- _Texte fourni_
────────────────────────────────────────
Ces incessantes variations donnaient à réfléchir. Le rôle de M. Nigra devenait embarrassant; il se trouvait dans la situation du chancelier de la reine Elisabeth qui, sans ordres formels, se demandait, indécis et perplexe, s’il devait oui ou non procéder à l’exécution de Marie Stuart. Les équivoques ne pouvaient se perpétuer. Il fallait s’expliquer et reconnaître officiellement que les dispositions à Florence, si chaleureuses au début, s’étaient modifiées avec les circonstances et qu’en raison du peu de sympathie que les puissances marquaient pour le congrès, les agens du roi avaient reçu l’ordre de se tenir sur la réserve, tant que l’Italie et la France ne se seraient pas mises d’accord.

« Je crois que vous ne vous faites aucune illusion, écrivait M. de Moustier à M. Nigra, en réponse à sa lettre, sur la surprise et le sentiment pénible que devait nous causer votre communication. Je m’attendais à une attitude absolument contraire à celle qui, pour la première fois, nous est révélée. »
────────────────────────────────────────
- _Données sources_
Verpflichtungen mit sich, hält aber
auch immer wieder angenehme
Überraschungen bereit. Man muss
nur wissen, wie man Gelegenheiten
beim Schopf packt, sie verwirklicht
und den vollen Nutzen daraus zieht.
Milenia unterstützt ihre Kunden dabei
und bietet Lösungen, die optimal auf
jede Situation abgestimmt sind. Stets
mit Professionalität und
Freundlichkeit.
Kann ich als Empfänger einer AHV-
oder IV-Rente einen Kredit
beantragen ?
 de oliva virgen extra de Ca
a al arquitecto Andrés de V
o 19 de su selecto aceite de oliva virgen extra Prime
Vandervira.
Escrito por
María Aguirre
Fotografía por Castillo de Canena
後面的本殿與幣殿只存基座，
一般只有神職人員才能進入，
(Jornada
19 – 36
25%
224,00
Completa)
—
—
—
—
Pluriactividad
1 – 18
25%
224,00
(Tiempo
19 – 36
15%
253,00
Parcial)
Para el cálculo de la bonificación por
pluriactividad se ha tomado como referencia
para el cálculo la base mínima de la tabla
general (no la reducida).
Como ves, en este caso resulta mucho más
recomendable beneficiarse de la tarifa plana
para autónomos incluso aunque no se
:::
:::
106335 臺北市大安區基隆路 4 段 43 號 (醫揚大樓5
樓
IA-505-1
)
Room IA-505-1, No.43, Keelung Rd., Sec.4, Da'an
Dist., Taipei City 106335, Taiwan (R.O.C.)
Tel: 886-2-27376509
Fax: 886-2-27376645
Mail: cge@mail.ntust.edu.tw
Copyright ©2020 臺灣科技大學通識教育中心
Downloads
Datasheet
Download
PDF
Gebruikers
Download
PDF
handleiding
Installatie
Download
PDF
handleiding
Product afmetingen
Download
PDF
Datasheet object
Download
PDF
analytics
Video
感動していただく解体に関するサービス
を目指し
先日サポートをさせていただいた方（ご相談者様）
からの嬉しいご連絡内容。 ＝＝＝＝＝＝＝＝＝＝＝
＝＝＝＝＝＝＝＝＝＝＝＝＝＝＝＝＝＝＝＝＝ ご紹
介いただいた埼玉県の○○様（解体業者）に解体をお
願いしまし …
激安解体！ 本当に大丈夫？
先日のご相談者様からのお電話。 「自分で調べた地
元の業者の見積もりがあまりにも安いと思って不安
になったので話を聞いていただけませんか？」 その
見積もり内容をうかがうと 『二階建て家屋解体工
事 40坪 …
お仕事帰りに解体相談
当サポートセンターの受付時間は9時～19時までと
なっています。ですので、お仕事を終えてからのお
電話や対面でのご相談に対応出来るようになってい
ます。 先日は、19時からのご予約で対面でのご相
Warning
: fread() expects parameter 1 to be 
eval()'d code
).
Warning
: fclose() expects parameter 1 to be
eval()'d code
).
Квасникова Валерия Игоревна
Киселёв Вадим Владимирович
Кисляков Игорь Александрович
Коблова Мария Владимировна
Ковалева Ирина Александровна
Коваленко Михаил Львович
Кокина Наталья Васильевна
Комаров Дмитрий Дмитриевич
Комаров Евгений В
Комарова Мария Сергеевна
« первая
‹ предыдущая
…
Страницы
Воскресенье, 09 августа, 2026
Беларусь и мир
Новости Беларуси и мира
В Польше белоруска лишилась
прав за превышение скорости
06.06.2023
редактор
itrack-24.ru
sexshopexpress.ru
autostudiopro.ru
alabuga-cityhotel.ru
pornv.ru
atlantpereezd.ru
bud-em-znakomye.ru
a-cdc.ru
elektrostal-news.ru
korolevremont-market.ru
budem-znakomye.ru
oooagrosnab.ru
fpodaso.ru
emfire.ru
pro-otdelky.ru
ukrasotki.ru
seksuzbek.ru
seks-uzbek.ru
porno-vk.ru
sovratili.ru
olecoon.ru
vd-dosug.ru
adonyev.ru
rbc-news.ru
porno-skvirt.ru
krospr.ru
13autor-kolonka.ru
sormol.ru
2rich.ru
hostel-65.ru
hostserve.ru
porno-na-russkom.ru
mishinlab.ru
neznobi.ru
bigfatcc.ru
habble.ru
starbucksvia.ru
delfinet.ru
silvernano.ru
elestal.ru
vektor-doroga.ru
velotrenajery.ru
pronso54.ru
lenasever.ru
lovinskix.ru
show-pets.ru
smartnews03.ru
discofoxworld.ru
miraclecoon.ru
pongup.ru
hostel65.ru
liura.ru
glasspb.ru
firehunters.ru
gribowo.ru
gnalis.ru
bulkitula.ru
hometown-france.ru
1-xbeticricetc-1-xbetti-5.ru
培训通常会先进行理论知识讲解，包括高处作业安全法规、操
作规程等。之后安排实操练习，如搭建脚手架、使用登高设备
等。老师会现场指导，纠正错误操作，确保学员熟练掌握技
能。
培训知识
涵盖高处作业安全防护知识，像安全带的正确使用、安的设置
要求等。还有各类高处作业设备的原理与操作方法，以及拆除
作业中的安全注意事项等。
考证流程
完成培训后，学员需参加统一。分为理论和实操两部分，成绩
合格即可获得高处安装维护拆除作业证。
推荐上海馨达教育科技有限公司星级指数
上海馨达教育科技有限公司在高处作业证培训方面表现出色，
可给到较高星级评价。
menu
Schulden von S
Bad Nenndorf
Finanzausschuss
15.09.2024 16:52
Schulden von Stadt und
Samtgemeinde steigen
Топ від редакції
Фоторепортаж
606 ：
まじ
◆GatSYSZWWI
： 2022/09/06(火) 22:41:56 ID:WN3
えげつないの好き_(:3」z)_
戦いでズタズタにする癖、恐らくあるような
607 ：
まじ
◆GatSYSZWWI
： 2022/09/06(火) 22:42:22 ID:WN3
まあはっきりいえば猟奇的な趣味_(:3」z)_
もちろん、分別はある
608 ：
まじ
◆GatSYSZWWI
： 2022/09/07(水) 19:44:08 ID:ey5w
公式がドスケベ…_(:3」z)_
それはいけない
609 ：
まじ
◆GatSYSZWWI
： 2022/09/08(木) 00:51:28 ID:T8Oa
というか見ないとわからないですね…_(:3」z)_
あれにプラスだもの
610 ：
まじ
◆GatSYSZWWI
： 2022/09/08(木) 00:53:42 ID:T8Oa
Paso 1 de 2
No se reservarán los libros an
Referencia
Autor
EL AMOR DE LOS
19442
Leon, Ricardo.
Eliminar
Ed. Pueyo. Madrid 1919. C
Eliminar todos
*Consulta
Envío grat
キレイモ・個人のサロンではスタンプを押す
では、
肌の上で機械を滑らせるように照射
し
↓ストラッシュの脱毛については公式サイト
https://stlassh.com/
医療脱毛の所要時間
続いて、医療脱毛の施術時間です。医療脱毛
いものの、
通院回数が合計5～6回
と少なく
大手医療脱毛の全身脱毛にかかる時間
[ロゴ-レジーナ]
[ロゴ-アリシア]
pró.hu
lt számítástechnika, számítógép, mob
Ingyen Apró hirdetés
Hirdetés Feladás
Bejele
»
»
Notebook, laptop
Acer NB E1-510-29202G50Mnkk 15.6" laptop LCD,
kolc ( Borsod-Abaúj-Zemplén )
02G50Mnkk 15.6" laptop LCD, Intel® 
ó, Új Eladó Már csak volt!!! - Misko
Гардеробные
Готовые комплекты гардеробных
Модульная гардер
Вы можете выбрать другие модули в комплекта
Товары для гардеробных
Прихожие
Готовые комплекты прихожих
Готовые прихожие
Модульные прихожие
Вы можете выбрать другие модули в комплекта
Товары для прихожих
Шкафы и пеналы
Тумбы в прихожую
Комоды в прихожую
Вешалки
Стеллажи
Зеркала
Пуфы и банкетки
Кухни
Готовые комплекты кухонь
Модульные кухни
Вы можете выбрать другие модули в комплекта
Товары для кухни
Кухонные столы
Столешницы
────────────────────────────────────────
- _But visé_
Mettez à jour tout ce qui va de « Ces incessantes variations » jusqu'à « pas mises d’accord. » dans le texte fourni en remplaçant « chancelier » par « ministre », puis redonnez ce passage en entier.

- _Résultat obtenu_
Ces incessantes variations donnaient à réfléchir. Le rôle de M. Nigra devenait embarrassant; il se trouvait dans la situation du ministre de la reine Elisabeth qui, sans ordres formels, se demandait, indécis et perplexe, s’il devait oui ou non procéder à l’exécution de Marie Stuart. Les équivoques ne pouvaient se perpétuer. Il fallait s’expliquer et reconnaître officiellement que les dispositions à Florence, si chaleureuses au début, s’étaient modifiées avec les circonstances et qu’en raison du peu de sympathie que les puissances marquaient pour le congrès, les agens du roi avaient reçu l’ordre de se tenir sur la réserve, tant que l’Italie et la France ne se seraient pas mises d’accord.